We are stepping into the cloud era. More than 80% of network services will be deployed on the cloud, and cloud data centers (DCs) are becoming the new network traffic center. At Huawei Global Analyst Summit 2016, how to build a DC-centric cloud bearer backbone network is a hot topic.

Cloud DCs are deployed in different locations from legacy backbone networks' core nodes, making it a necessity to build a DCI network.
Cloud DCs need massive numbers of cloud computing and storage resources, featuring large coverage of equipment rooms and high energy demand. As such, cloud DCs are generally constructed in locations of low rent, abundant energy, and suitable climate so that they can be easily expanded. However, these locations are often far away from the population-dense cities where the core nodes of legacy IP backbone networks are usually deployed. For example, the super large DCs of China Telecom are deployed in Guizhou and Inner Mongolia, far away from Beijing, Shanghai, and Guangzhou, where their super core nodes used to be. Facebook also chose to place their DCs near the Arctic Circle in the city of Lulea of northern Sweden. Because the location for the network traffic center has changed, the existing backbone network can no longer be reused, which makes it a necessity to build a Data Center Interconnect (DCI) network.

Cloud services feature very low latency and traffic bursts, crying out for a full-mesh, flat network architecture based on intelligent traffic optimization.
Cloud services have strict latency requirements, and a full-mesh, flat network architecture is in need. For example, synchronous computing between DCs, VM live migration, disaster recovery and backup, and similar services all require a latency lower than 10 ms. A cloud-based DCI network must satisfy two requirements: First, a full-mesh, flat network where large DCs are just one hop away from each other must be constructed to meet low latency requirements. Second, rapid DC traffic growth introduces higher requirements for network devices — high-density 100GE ports and capabilities to smoothly evolve to 1T or 2T platforms. Currently, Huawei NE5000E provides the industry's highest 100GE port density, with a single NE5000E providing 256 x 100GE ports. It can be evolved from 400G to 1T or 2T, and allows in-service smooth expansion of multi-chassis clusters to meet the demands of network service development for the next five years or more.

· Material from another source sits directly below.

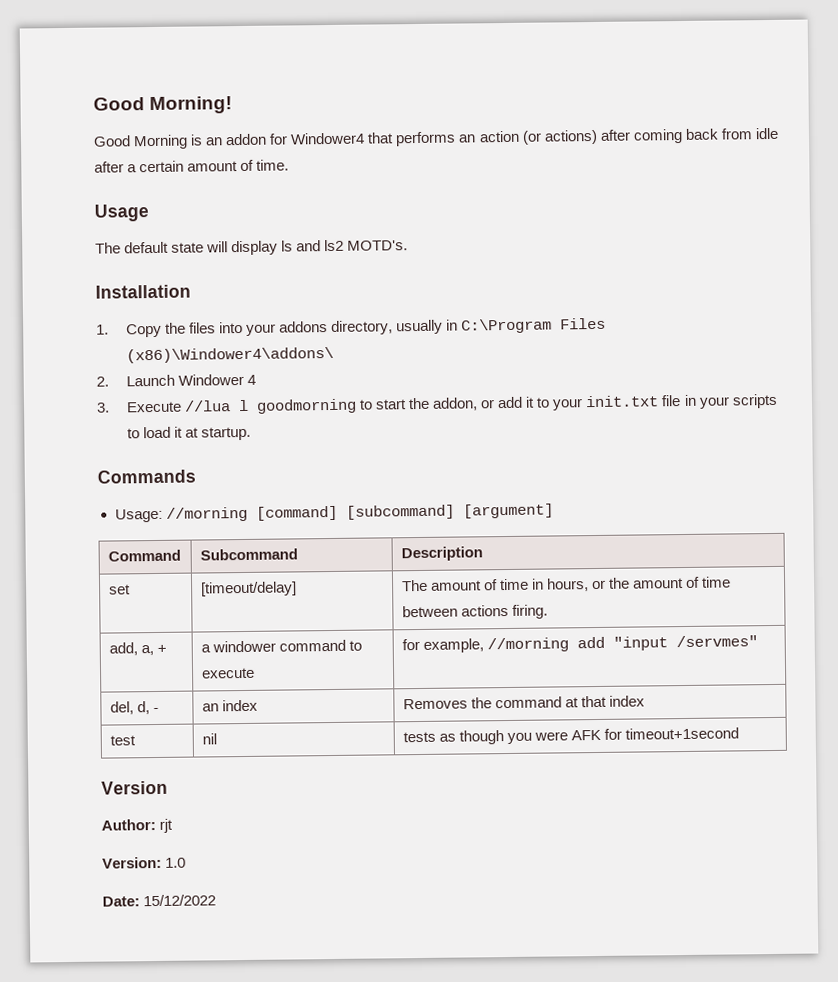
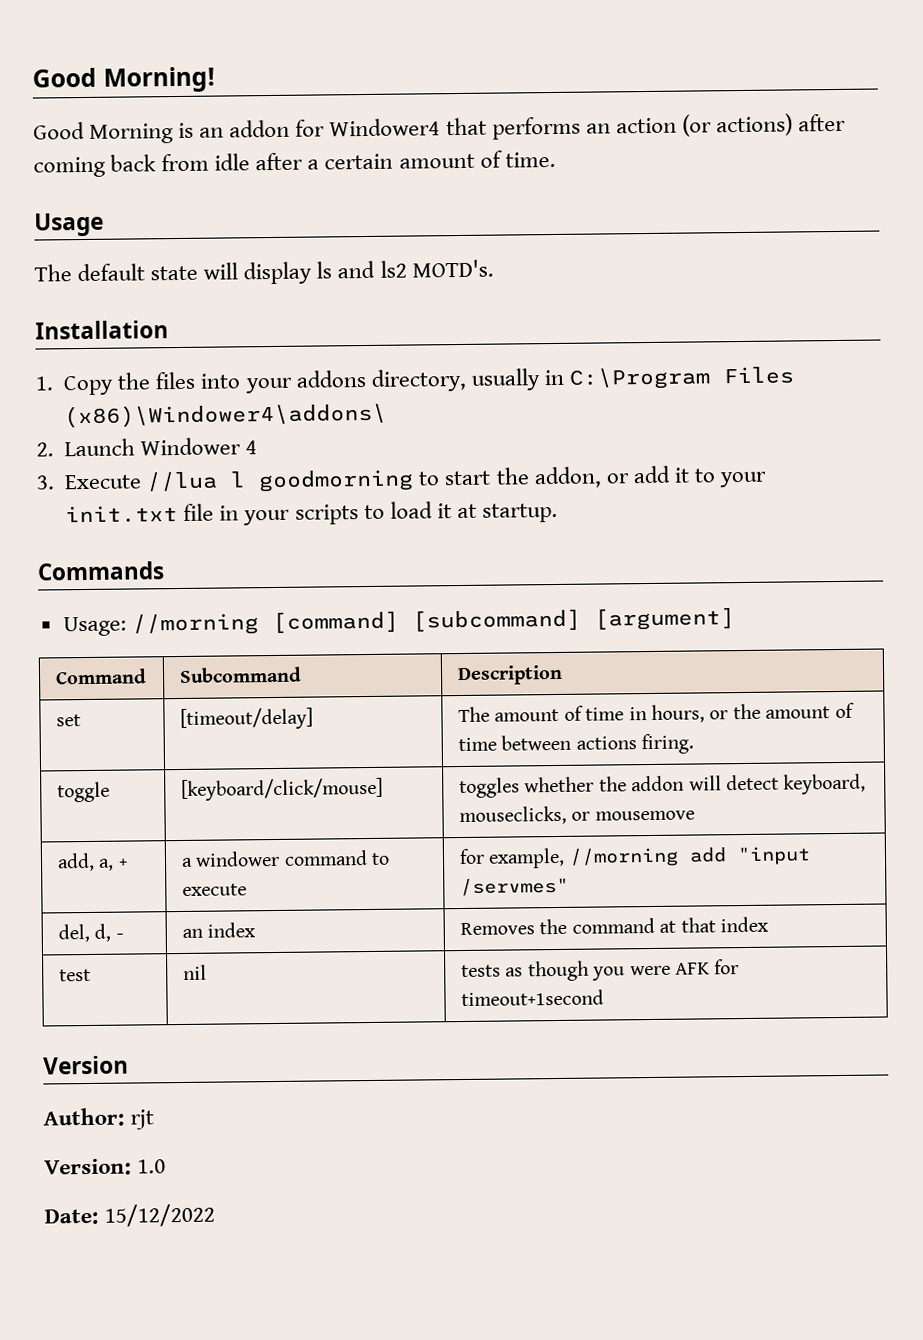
(548, 611) none -> [57,781,111,803] [181,777,384,801] [459,773,867,799] [459,805,695,826] // toggle | [keyboard/click/mouse] | toggles whether the addon will detect keyboard, mouseclicks, or mousemove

Inter-DC traffic bursts and imbalance exist, requiring SDN-based traffic optimization.
Random inter-DC VM migrations cause traffic uncertainty. Additionally, popular Internet services, such as Alibaba's Double 11 online shopping event, bring about traffic bursts, causing traffic imbalance, partial link congestion, and low average link utilization across the network. Traditional traffic engineering methods based on network traffic prediction cannot handle congestion caused by traffic bursts. SDN traffic optimization technology monitors the network traffic of the entire network and makes adjustments in real time, achieving load balancing between links. Traffic can also be adjusted based on latency and other factors, ensuring user experience. In addition, SDN can implement IP+Optical synergy, including the centralized management of inter-layer resources and link planning and automatic service deployment, greatly reducing service provisioning time and increasing network-wide resource utilization. Huawei's SDN RR+/PCE+ traffic optimization technology and SDN IP+Optical technology are the first to achieve commercial use.

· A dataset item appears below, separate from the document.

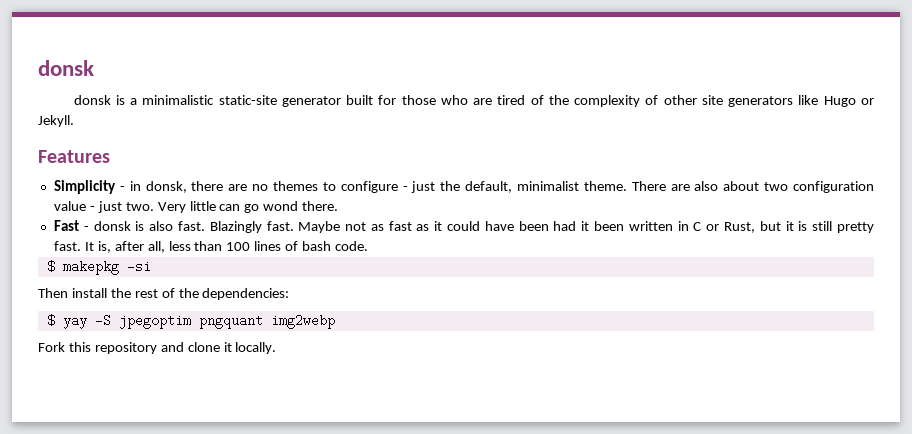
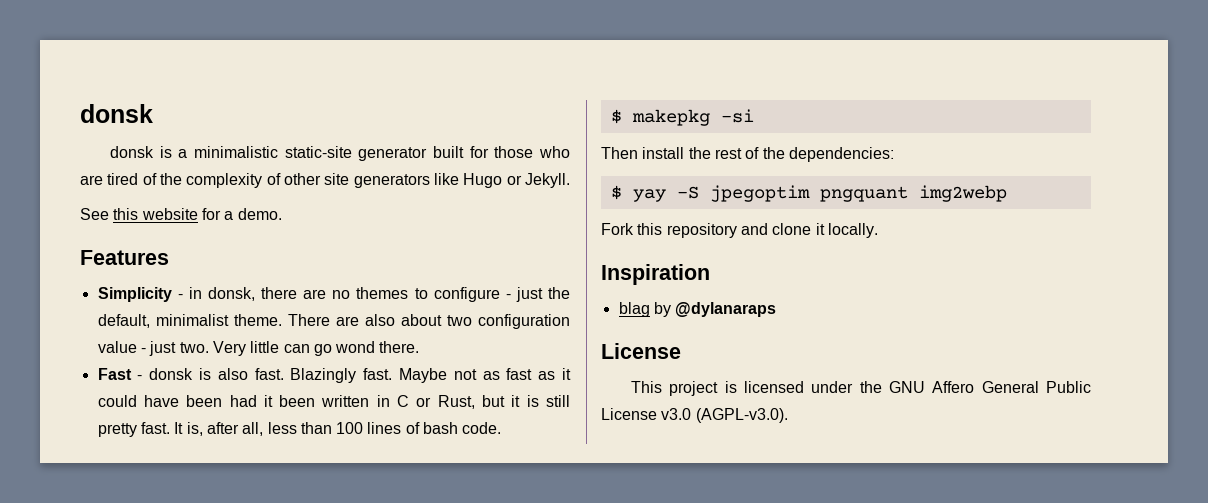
(74, 121) none -> [80,208,282,220] // See this website for a demo.
(277, 348) none -> [601,264,710,285] [618,302,777,317] [601,343,681,359] [630,381,1091,396] [601,408,788,423] // Inspiration // blag by @dylanaraps // License // This project is licensed under the GNU Affero General Public License v3.0 (AGPL-v3.0).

Huawei has taken the lead to carry out joint innovation with carriers in the DCI field to drive network transformation.
At CeBIT 2016, Huawei released the first SDN Bandwidth as a service (BaaS) solution, allowing users to customize bandwidth requirements through the web. SDN automatically converts the request into QoS guarantee policies and VPN policies at each layer from enterprise access to DCs, achieving end-to-end automatic leased line establishment and shortening the service provisioning time from weeks to within minutes. This provides carriers with new sources of revenue while improving user experience.

More importantly, as DCs now have a profound impact on the future development of the backbone network, Huawei has collaborated with China Telecom and other carriers to build the DCI dedicated network, achieving exploration and commercial deployment of DCI network reconstruction for the cloud era.

The construction of a smart DCI network, achieving cloud and network orchestration, will become an inevitable trend in the cloud era.